◆ Passage shown
Under the act, the AEUB will vary the PPAs if it is satisfied that either (a) the IAT hadn’t carried out its duties in accordance with the law, or (b) the IAT recommendations are obviously unreasonable, not supported by economic analysis, or not in the public interest.
The AEUB convenes further public hearings, attended by key stakeholders, to consider the variance requests. At the end of the year, it issues a decision stating that none of the parties had persuaded it that any of the above conditions were met. Accordingly, it made no variations to the PPAs.
In May, the AEUB issues an order approving the PPAs, as submitted by the IAT. Within the now-published PPAs is a provision stating that power companies can terminate their PPAs, without liability, if a change in government law renders their arrangement unprofitable.
In July, a representative of Enron (later a bidder in the PPA auction) lobbies the IAT to add the words “or more unprofitable” to the provision. Enron further argues that the PPAs be made into a regulation, something that was neither required by law nor previously considered by the AEUB.
On August 1, the IAT writes to the AEUB, stating that it agrees with the change recommended by Enron. With no public hearings, and no notice to consumers or their representatives, AEUB says it agrees as well.
On August 18, the AEUB bundles its original order together with some letters from the IAT about Enron’s position, rubber stamps it, and declares it a regulation.
Three days later the first PPA auction is completed.
In September, the cabinet - with or without knowledge of how the PPA had been amended at Enron’s behest - passes a regulation exempting the board’s regulation both from the normal legal process and from disclosing it to the public.
It is this clause - created in a backroom deal and hidden from the public - that power companies believe gives them the right to hand Albertans unprofitable PPAs that could cost consumers up to $2 billion.
Our government fundamentally disputes this position. That’s why we have chosen to take up this challenge in court.
Biography: Joseph Arvay, Q.C.
Joseph J. Arvay, Q.C., holds law degrees from the University of Western Ontario Law School and Harvard Law School and is called to the Bars of both British Columbia and the Yukon.
He has a very busy litigation practice with an emphasis on public law and in particular constitutional, aboriginal and administrative law matters. Mr. Arvay has been counsel on a number of landmark cases in the Supreme Court of Canada - a court he has appeared in dozens of times.

◆ Your objective
Copy the part of the PPA passage that begins at "The AEUB convenes" and ends after "to the PPAs.", substituting "open hearings" for every "public hearings".

◆ Excerpted records
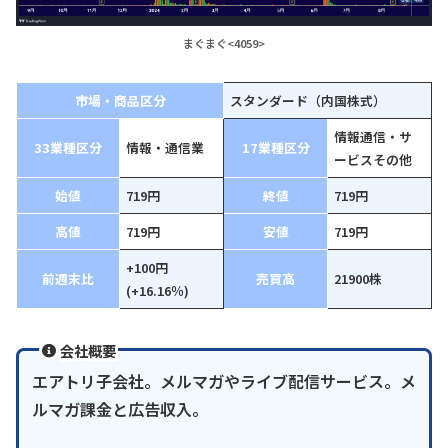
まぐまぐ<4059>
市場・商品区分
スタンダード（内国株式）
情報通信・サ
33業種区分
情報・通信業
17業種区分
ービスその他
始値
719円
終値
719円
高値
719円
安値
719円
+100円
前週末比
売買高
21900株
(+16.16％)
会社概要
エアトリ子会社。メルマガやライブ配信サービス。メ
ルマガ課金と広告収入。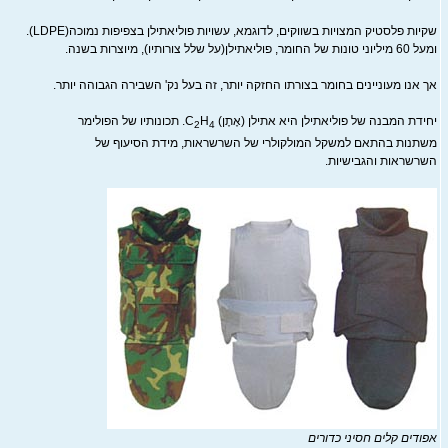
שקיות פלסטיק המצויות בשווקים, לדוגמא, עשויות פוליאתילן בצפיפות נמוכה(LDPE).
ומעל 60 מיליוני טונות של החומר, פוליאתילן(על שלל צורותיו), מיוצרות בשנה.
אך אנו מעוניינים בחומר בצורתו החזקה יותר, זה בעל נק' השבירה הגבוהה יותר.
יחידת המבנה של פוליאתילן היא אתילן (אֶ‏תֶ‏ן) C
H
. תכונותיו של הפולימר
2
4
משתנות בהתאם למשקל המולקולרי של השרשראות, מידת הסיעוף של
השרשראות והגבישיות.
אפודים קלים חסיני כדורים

◆ Answer box
The AEUB convenes further open hearings, attended by key stakeholders, to consider the variance requests. At the end of the year, it issues a decision stating that none of the parties had persuaded it that any of the above conditions were met. Accordingly, it made no variations to the PPAs.